HBCU traditions are alive and well in the beer community. According to Lee Spratt, there are plenty of HBCU grads helping grow the craft beer industry, including Celeste Beatty of Harlem Brewing Company and Beny Ashburn and Teo Hunter of Crowns and Hops.
“[HBCU] was the single thread that tied us together,” says Lee Spratt. “Each of us has a passion for community and education that originated from (each of our) families … but definitely reinforced through the HBCU experience.”
The foundation and traditions that come out of schools that are predominately African American shine through in the goals of the Harlem craft beer bar, where you’ll find forty percent of their taps dedicated to minority or female-owned breweries.
Showcasing Women- and POC-Owned Breweries, Collabing With Local Breweries
With sixteen rotating taps and can and bottle options, Harlem Hops offers a wide variety of beers, showcasing women- and POC-owned breweries as much as possible.
For instance, on their current tap list, you’ll find beers like Brown Girl’s Brew Carrot Cake, a brown ale mimicking its namesake dessert. A company striving to be, well, more than just a beer company, Brown Girl’s Brew has set out to break barriers in the industry.
Much like Harlem Hops itself, which has also found success by featuring many of the great breweries from New York.

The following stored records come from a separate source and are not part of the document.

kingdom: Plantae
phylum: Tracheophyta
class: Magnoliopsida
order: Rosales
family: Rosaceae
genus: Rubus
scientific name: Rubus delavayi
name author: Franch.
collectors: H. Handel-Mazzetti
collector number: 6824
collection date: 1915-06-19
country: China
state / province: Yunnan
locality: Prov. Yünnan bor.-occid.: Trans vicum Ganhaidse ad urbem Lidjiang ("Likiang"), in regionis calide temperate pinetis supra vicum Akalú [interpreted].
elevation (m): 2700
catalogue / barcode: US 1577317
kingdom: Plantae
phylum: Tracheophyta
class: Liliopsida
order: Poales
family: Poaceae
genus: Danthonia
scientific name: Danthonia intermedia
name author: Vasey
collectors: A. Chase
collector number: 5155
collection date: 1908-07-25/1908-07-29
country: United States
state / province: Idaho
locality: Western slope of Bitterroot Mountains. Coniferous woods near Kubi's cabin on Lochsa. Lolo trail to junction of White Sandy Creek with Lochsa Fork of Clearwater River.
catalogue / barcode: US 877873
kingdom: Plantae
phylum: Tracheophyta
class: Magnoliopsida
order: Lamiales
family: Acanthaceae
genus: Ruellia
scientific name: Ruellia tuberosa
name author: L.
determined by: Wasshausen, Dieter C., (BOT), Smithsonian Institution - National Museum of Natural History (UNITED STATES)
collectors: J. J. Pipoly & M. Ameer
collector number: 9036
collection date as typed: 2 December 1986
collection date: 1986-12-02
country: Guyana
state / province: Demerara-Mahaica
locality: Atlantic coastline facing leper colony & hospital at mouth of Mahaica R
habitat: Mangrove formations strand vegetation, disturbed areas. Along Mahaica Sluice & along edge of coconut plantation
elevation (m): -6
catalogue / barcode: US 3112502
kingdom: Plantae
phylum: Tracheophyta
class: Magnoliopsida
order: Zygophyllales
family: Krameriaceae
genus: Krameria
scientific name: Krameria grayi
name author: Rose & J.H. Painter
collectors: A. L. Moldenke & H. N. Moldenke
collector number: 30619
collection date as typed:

With ales from Suarez Family Brewery, IPAs from Obercreek Brewing Company, and ciders from Orchard Hill Cider Mill, Harlem Hops has enough local options to explore the entire state through beer.
“We have strong relationships with the majority of the local breweries in the New York Tri-State area,” says Harris. “We have done some excellent collaborations with a lot of these brands as well.”
Harlem Hops brings all these offerings right to its own neighborhood of Harlem in upper Manhattan.
Becoming a Beacon of the Harlem Community
More than just a place to enjoy diverse and unique brews, Harlem Hops focuses on community engagement, a critical component for all the co-founders.
Regularly hosting events to highlight local artists and musicians and bringing people together to celebrate the neighborhood is always top of mind.
Community commitment also shines through the company’s non-profit organization—Harlem Hopes. By providing scholarships to students who live in Harlem and are starting their first year at an HBCU, the trio aims to help close the gap affecting students of color who want to attend college.
Similarly, for the taproom’s fifth anniversary, Harris, Lee Spratt, and Bradford hosted a block party for the neighborhood’s children.
What Is the Future of Harlem Hops?
In March 2023, Harlem Hops opened its second location at the Chelsea Piers. An outpost in the pier’s food hall area, the newest taproom is easy to stop into and grab a few drinks while enjoying the water views of the Hudson River.
With six rotating taps, bottles, and canned beers available, it’s an excellent alternative for those unable to make it to Harlem to experience the original location.
“One of the more striking differences is the make-up of the customer,” Bradford said. “Our uptown location is mostly supported by local Harlem and NYC residents, while at our Chelsea location, the customer base is mostly tourists.”
In the future, Lee Spratt, Harris, and Bradford hope to bring their concept beyond Harlem and New York City.
Recently, the trio hosted a successful pop-up on Martha’s Vineyard. And with Lee Spratt based in Atlanta, another city known for its vibrant African-American community, all three co-founders acknowledge anything is possible in the future.
In a city known for its diversity, Harlem Hops stands out for its creativity and sense of community. Combining a love of craft beers with a celebration of culture and underrepresented beverage makers, Harlem Hops could be the new pioneer of craft beer.